Exercise goal: The reply must reproduce each line below exactly.
***
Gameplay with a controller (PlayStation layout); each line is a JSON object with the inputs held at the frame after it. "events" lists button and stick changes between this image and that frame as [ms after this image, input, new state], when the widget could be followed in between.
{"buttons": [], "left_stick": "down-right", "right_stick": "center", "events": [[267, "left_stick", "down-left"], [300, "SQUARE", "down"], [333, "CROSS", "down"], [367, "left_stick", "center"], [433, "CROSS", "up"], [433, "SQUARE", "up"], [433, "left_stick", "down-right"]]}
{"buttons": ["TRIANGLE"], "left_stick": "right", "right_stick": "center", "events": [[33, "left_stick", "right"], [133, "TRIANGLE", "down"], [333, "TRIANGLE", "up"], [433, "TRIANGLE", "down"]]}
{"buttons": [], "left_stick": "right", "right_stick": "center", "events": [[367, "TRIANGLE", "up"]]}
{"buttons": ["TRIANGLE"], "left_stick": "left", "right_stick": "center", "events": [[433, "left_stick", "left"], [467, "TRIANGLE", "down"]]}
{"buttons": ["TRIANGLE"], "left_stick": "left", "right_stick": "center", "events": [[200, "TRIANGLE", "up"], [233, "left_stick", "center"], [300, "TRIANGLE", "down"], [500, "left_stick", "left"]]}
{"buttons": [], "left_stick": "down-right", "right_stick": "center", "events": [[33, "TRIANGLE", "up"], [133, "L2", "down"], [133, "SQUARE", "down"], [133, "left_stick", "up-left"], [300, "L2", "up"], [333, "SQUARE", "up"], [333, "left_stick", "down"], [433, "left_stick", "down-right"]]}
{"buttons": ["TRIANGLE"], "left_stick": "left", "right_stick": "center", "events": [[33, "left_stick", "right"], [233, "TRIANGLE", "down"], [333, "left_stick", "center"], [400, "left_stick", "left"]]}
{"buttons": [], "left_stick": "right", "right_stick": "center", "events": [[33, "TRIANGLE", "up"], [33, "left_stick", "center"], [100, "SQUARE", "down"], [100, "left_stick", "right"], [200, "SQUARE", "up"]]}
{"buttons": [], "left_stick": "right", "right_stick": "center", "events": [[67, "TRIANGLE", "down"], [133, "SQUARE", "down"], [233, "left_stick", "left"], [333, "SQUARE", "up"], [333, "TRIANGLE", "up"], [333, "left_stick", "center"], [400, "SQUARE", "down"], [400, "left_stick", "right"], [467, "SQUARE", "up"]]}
***
Response area:
Gameplay with a controller (PlayStation layout); each line is a JSON object with the inputs held at the frame after it. "events" lists button and stick changes between this image and that frame as [ms after this image, input, new state], when the widget could be followed in between.
{"buttons": [], "left_stick": "down-right", "right_stick": "center", "events": [[267, "left_stick", "down-left"], [300, "SQUARE", "down"], [333, "CROSS", "down"], [367, "left_stick", "center"], [433, "CROSS", "up"], [433, "SQUARE", "up"], [433, "left_stick", "down-right"]]}
{"buttons": ["TRIANGLE"], "left_stick": "right", "right_stick": "center", "events": [[33, "left_stick", "right"], [133, "TRIANGLE", "down"], [333, "TRIANGLE", "up"], [433, "TRIANGLE", "down"]]}
{"buttons": [], "left_stick": "right", "right_stick": "center", "events": [[367, "TRIANGLE", "up"]]}
{"buttons": ["TRIANGLE"], "left_stick": "left", "right_stick": "center", "events": [[433, "left_stick", "left"], [467, "TRIANGLE", "down"]]}
{"buttons": ["TRIANGLE"], "left_stick": "left", "right_stick": "center", "events": [[200, "TRIANGLE", "up"], [233, "left_stick", "center"], [300, "TRIANGLE", "down"], [500, "left_stick", "left"]]}
{"buttons": [], "left_stick": "down-right", "right_stick": "center", "events": [[33, "TRIANGLE", "up"], [133, "L2", "down"], [133, "SQUARE", "down"], [133, "left_stick", "up-left"], [300, "L2", "up"], [333, "SQUARE", "up"], [333, "left_stick", "down"], [433, "left_stick", "down-right"]]}
{"buttons": ["TRIANGLE"], "left_stick": "left", "right_stick": "center", "events": [[33, "left_stick", "right"], [233, "TRIANGLE", "down"], [333, "left_stick", "center"], [400, "left_stick", "left"]]}
{"buttons": [], "left_stick": "right", "right_stick": "center", "events": [[33, "TRIANGLE", "up"], [33, "left_stick", "center"], [100, "SQUARE", "down"], [100, "left_stick", "right"], [200, "SQUARE", "up"]]}
{"buttons": [], "left_stick": "right", "right_stick": "center", "events": [[67, "TRIANGLE", "down"], [133, "SQUARE", "down"], [233, "left_stick", "left"], [333, "SQUARE", "up"], [333, "TRIANGLE", "up"], [333, "left_stick", "center"], [400, "SQUARE", "down"], [400, "left_stick", "right"], [467, "SQUARE", "up"]]}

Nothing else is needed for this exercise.